-- What you have to do --
Could you return all of the entries below exactly, minus the pictures?

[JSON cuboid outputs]
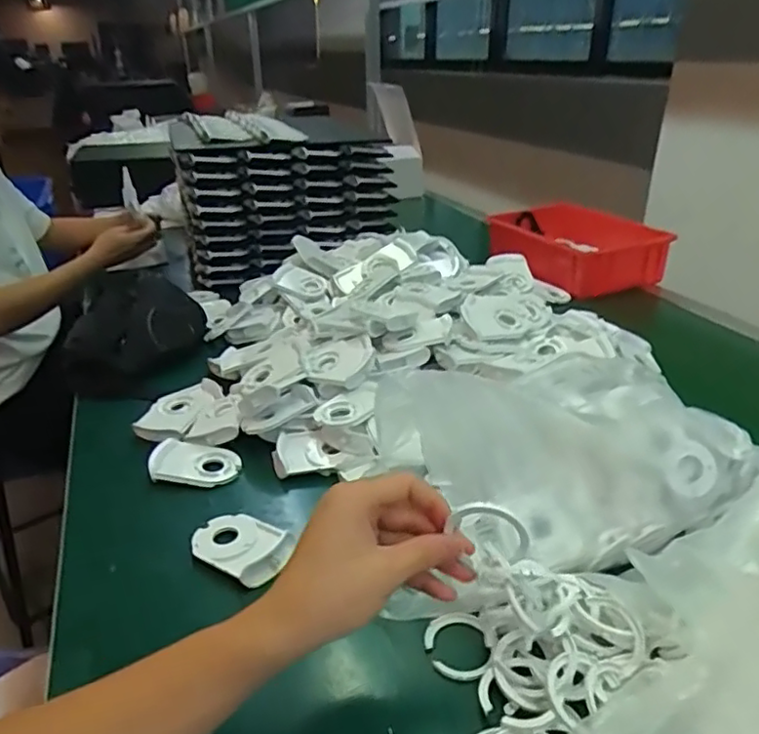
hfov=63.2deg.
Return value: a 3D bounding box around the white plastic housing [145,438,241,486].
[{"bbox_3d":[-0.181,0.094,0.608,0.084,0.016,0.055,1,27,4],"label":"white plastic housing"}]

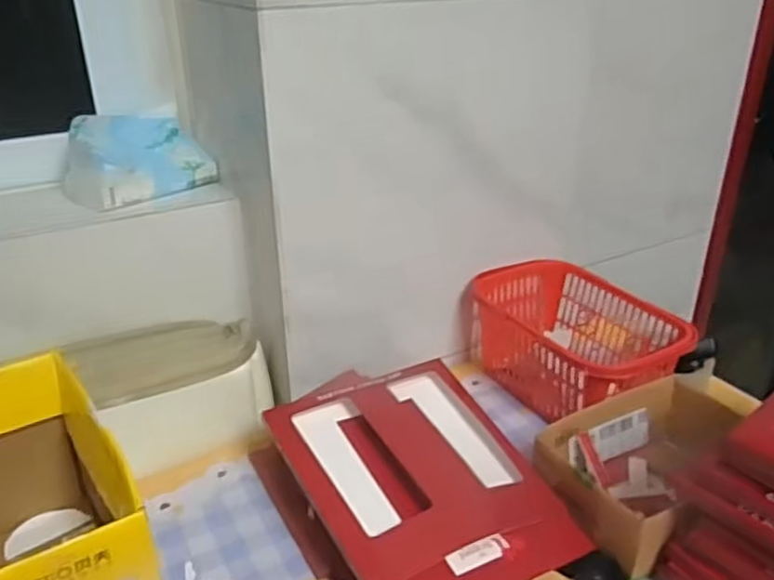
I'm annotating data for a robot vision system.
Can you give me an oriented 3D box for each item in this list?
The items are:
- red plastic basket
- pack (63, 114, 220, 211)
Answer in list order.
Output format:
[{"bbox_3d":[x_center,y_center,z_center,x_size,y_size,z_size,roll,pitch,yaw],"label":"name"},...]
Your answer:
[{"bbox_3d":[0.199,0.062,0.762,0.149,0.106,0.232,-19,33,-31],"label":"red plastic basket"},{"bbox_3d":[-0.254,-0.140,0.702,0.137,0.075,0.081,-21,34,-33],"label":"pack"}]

-- Output for this exercise --
hfov=63.2deg.
Return value: a 3D bounding box around the white plastic housing [145,438,241,486].
[{"bbox_3d":[-0.181,0.094,0.608,0.084,0.016,0.055,1,27,4],"label":"white plastic housing"}]

I'm annotating data for a robot vision system.
Can you give me an oriented 3D box for each item in this list?
The items are:
- red plastic basket
- pack (63, 114, 220, 211)
Answer in list order.
Output format:
[{"bbox_3d":[x_center,y_center,z_center,x_size,y_size,z_size,roll,pitch,yaw],"label":"name"},...]
Your answer:
[{"bbox_3d":[0.199,0.062,0.762,0.149,0.106,0.232,-19,33,-31],"label":"red plastic basket"},{"bbox_3d":[-0.254,-0.140,0.702,0.137,0.075,0.081,-21,34,-33],"label":"pack"}]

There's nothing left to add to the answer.